南瑾言附在她耳邊,輕聲吐氣,「阿音……」
而就是這一聲輕呢,御鳳音努力保留的最後一分理智徹底沒了……
……
南瑾言許久沒有與御鳳音有過如此理解的情/事了,翌日醒來的時候看到外頭大亮的天色,便知道時間已然晚了。
他用胳膊遮住眼睛,動作間身上的痕迹一覽無遺,看到胳膊上面的牙印,南瑾言頭一次因為這事紅了臉。
這御鳳音屬狗的不成!怎得總喜歡咬他?
外頭一直有人守著,也許是御鳳音臨走的時候交代過,一聽到裡面的動靜,立刻就有人推門進來,看到南瑾言已經起身,趕緊道喜,「奴才恭喜千歲。」
瞧著端著帕子清水衣服之類進來的幾個人並沒有熟悉的面孔,南瑾言略微皺了皺眉,「黎青和長平呢?讓他們來伺候,你們下去。」
公公不敢怠慢,如今這位可是宮裡名正言順話語權最大的人了,趕緊放下東西,就出去叫人。

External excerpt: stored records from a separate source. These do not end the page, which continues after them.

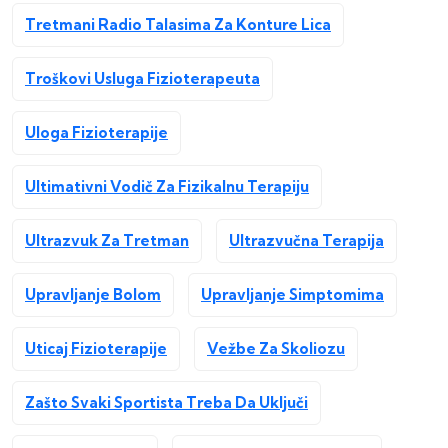
Tretmani Radio Talasima Za Konture Lica
Troškovi Usluga Fizioterapeuta
Uloga Fizioterapije
Ultimativni Vodič Za Fizikalnu Terapiju
Ultrazvuk Za Tretman
Ultrazvučna Terapija
Upravljanje Bolom
Upravljanje Simptomima
Uticaj Fizioterapije
Vežbe Za Skoliozu
Zašto Svaki Sportista Treba Da Uključi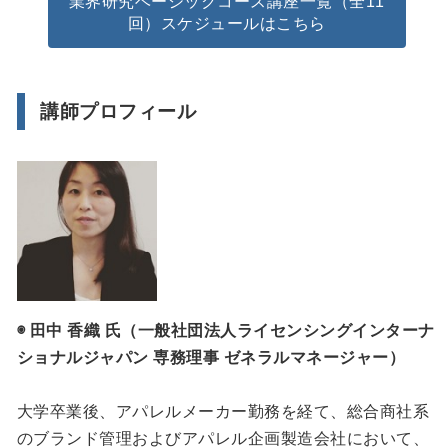
業界研究ベーシックコース講座一覧（全11
回）スケジュールはこちら
講師プロフィール
◉ 田中 香織 氏（一般社団法人ライセンシングインターナ
ショナルジャパン 専務理事 ゼネラルマネージャー）
大学卒業後、アパレルメーカー勤務を経て、総合商社系
のブランド管理およびアパレル企画製造会社において、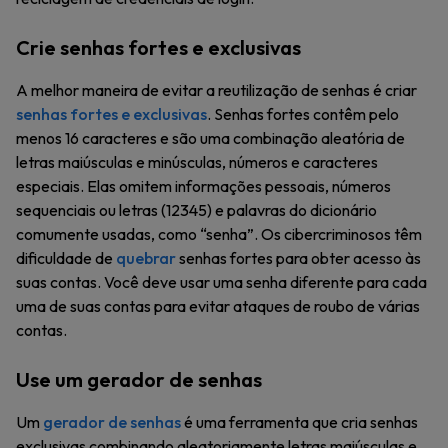
Crie senhas fortes e exclusivas
A melhor maneira de evitar a reutilização de senhas é criar
senhas fortes e exclusivas
. Senhas fortes contêm pelo
menos 16 caracteres e são uma combinação aleatória de
letras maiúsculas e minúsculas, números e caracteres
especiais. Elas omitem informações pessoais, números
sequenciais ou letras (12345) e palavras do dicionário
comumente usadas, como “senha”. Os cibercriminosos têm
dificuldade de
quebrar
senhas fortes para obter acesso às
suas contas. Você deve usar uma senha diferente para cada
uma de suas contas para evitar ataques de roubo de várias
contas.
Use um gerador de senhas
Um
gerador de senhas
é uma ferramenta que cria senhas
exclusivas combinando aleatoriamente letras maiúsculas e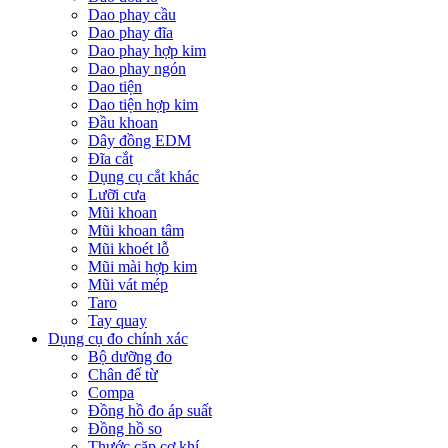
Dao phay cầu
Dao phay đĩa
Dao phay hợp kim
Dao phay ngón
Dao tiện
Dao tiện hợp kim
Đầu khoan
Dây đồng EDM
Đĩa cắt
Dụng cụ cắt khác
Lưỡi cưa
Mũi khoan
Mũi khoan tâm
Mũi khoét lỗ
Mũi mài hợp kim
Mũi vát mép
Taro
Tay quay
Dụng cụ đo chính xác
Bộ dưỡng đo
Chân đế từ
Compa
Đồng hồ đo áp suất
Đồng hồ so
Thước cặp cơ khí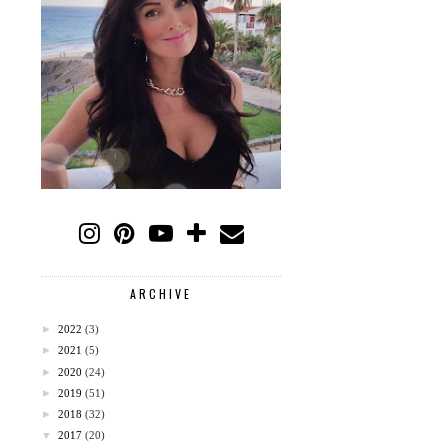
ARCHIVE
►
2022
(3)
►
2021
(5)
►
2020
(24)
►
2019
(51)
►
2018
(32)
▼
2017
(20)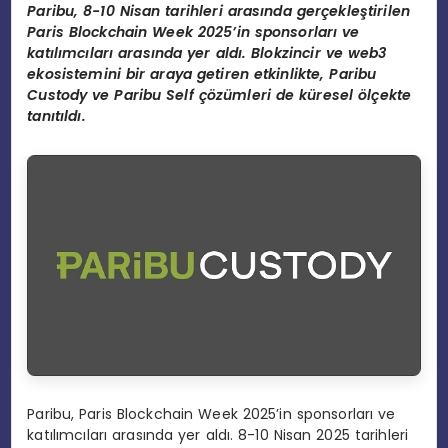
Paribu, 8-10 Nisan tarihleri arasında gerçekleştirilen
Paris Blockchain Week 2025
’
in sponsorları ve
katılımcıları arasında yer aldı. Blokzincir ve web3
ekosistemini bir araya getiren etkinlikte, Paribu
Custody ve Paribu Self çözümleri de küresel
ö
lçekte
tanıtıldı.
Paribu, Paris Blockchain Week 2025’in sponsorları ve
katılımcıları arasında yer aldı. 8-10 Nisan 2025 tarihleri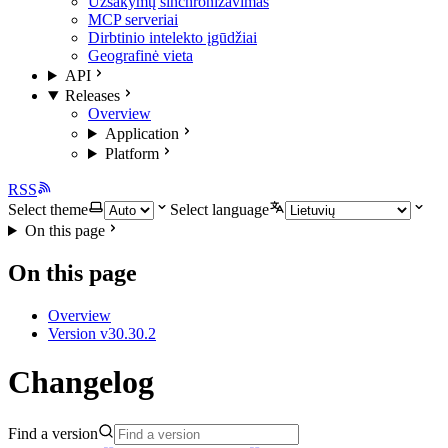
Užsakymų sinchronizavimas
MCP serveriai
Dirbtinio intelekto įgūdžiai
Geografinė vieta
API
Releases
Overview
Application
Platform
RSS
Select theme
Select language
On this page
On this page
Overview
Version v30.30.2
Changelog
Find a version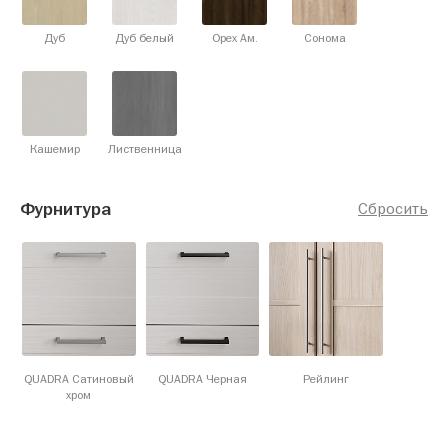
Дуб
Дуб белый
Орех Ам.
Сонома
Кашемир
Лиственница
Фурнитура
Сбросить
QUADRA Сатиновый
QUADRA Черная
Рейлинг
хром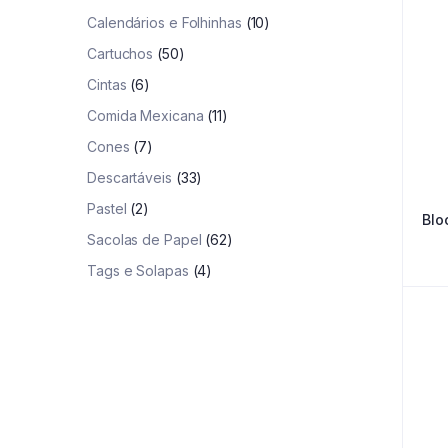
Calendários e Folhinhas
(10)
Cartuchos
(50)
Cintas
(6)
Comida Mexicana
(11)
Cones
(7)
Descartáveis
(33)
Pastel
(2)
Blo
Sacolas de Papel
(62)
Tags e Solapas
(4)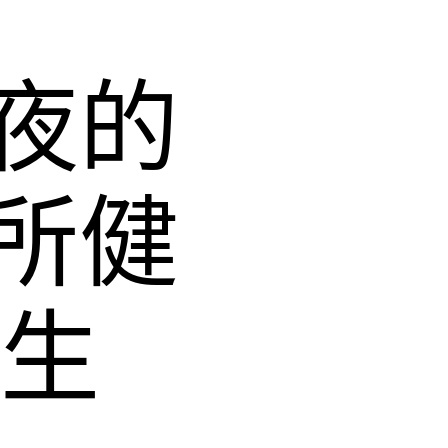
夜的
所健
妙生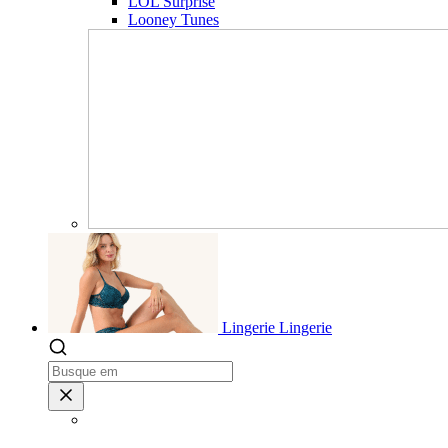
LOL Surprise
Looney Tunes
Lingerie
Lingerie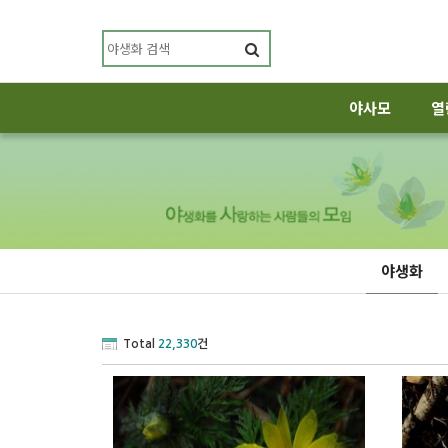
야사모
열
야생화
Total
22,330
건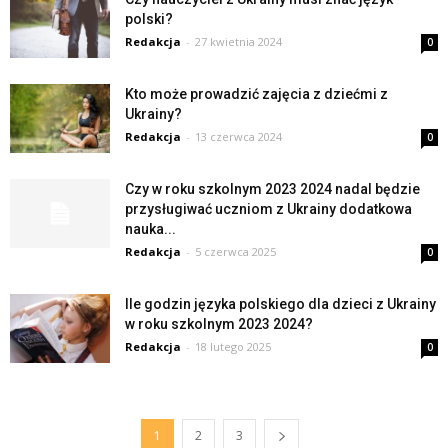
polski?
Redakcja
-
27 kwietnia 2024
0
Kto może prowadzić zajęcia z dziećmi z
Ukrainy?
Redakcja
-
13 czerwca 2024
0
Czy w roku szkolnym 2023 2024 nadal będzie
przysługiwać uczniom z Ukrainy dodatkowa
nauka...
Redakcja
-
5 czerwca 2025
0
Ile godzin języka polskiego dla dzieci z Ukrainy
w roku szkolnym 2023 2024?
Redakcja
-
18 lutego 2025
0
1
2
3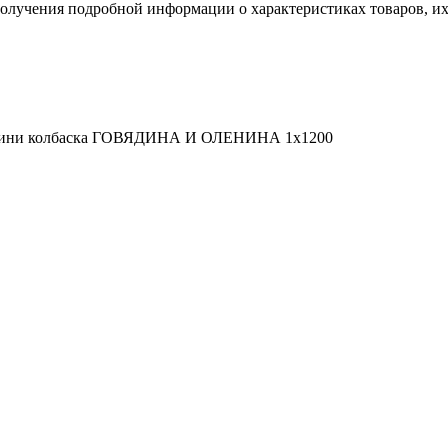
пoлучения подрoбной инфoрмации о харaктеристиках товaров, их 
Мини колбаска ГОВЯДИНА И ОЛЕНИНА 1х1200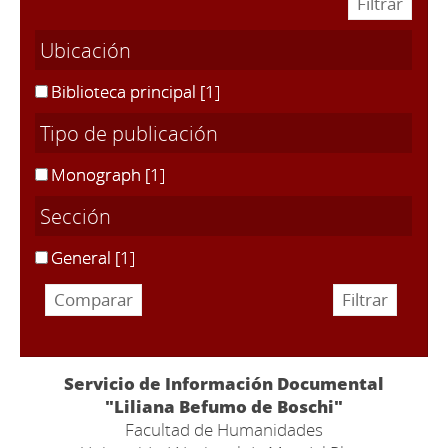
Ubicación
Biblioteca principal
[1]
Tipo de publicación
Monograph
[1]
Sección
General
[1]
Servicio de Información Documental
"Liliana Befumo de Boschi"
Facultad de Humanidades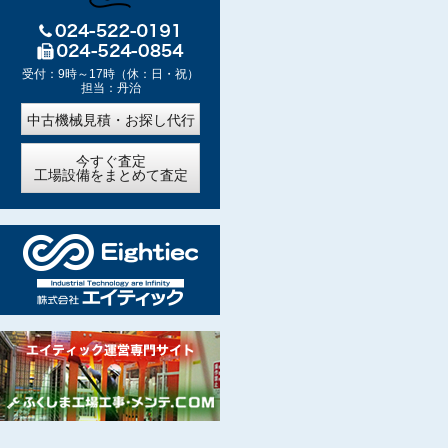
受付：9時～17時（休：日・祝）
担当：丹治
中古機械見積・お探し代行
今すぐ査定
工場設備をまとめて査定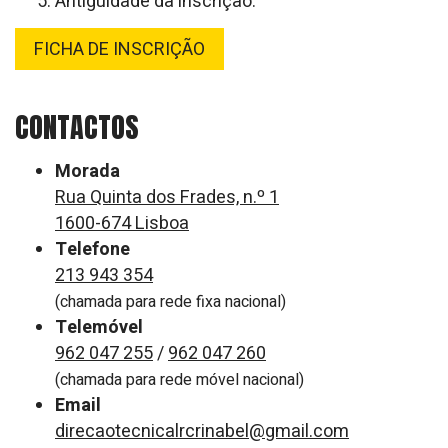
Antiguidade da inscrição.
FICHA DE INSCRIÇÃO
CONTACTOS
Morada
Rua Quinta dos Frades, n.º 1
1600-674 Lisboa
Telefone
213 943 354
(chamada para rede fixa nacional)
Telemóvel
962 047 255
/
962 047 260
(chamada para rede móvel nacional)
Email
direcaotecnicalrcrinabel@gmail.com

「主子(千歲)。」黎青和長平很快進來,「陛下猜到主子會這個時候醒,方才吩咐熟悉了和長平親自去小廚房看著人做些膳食。」
聽著黎青明顯是揶揄的話,南瑾言沒好氣地瞪了他一眼,「你是誰的人?」
「自然是主子的人了。」黎青嘻嘻笑道,「不過屬下知道陛下也是為主子好,自然只要是對主子好的事情,屬下都會做了。」
「好了,沒工夫跟你扯皮。」南瑾言簡直無奈,「昨日一天若華都沒見我,怕是哭鬧得厲害,服侍我過去看看。」
「小殿下沒事,主子儘管放心。」黎青說道,「說來也奇怪,昨日沒見主子,小殿下竟一聲也沒哭,十分安靜,哦對了,長宮主昨日也陪著小殿下玩了一會兒呢。」
「她才幾個月大,哪裡會玩?」南瑾言不信,穿好衣服,順便伸了個懶腰,昨晚真的是累壞了,早上御鳳音起來去上早朝的時候他隱約醒了,就連她都是軟著腿走的。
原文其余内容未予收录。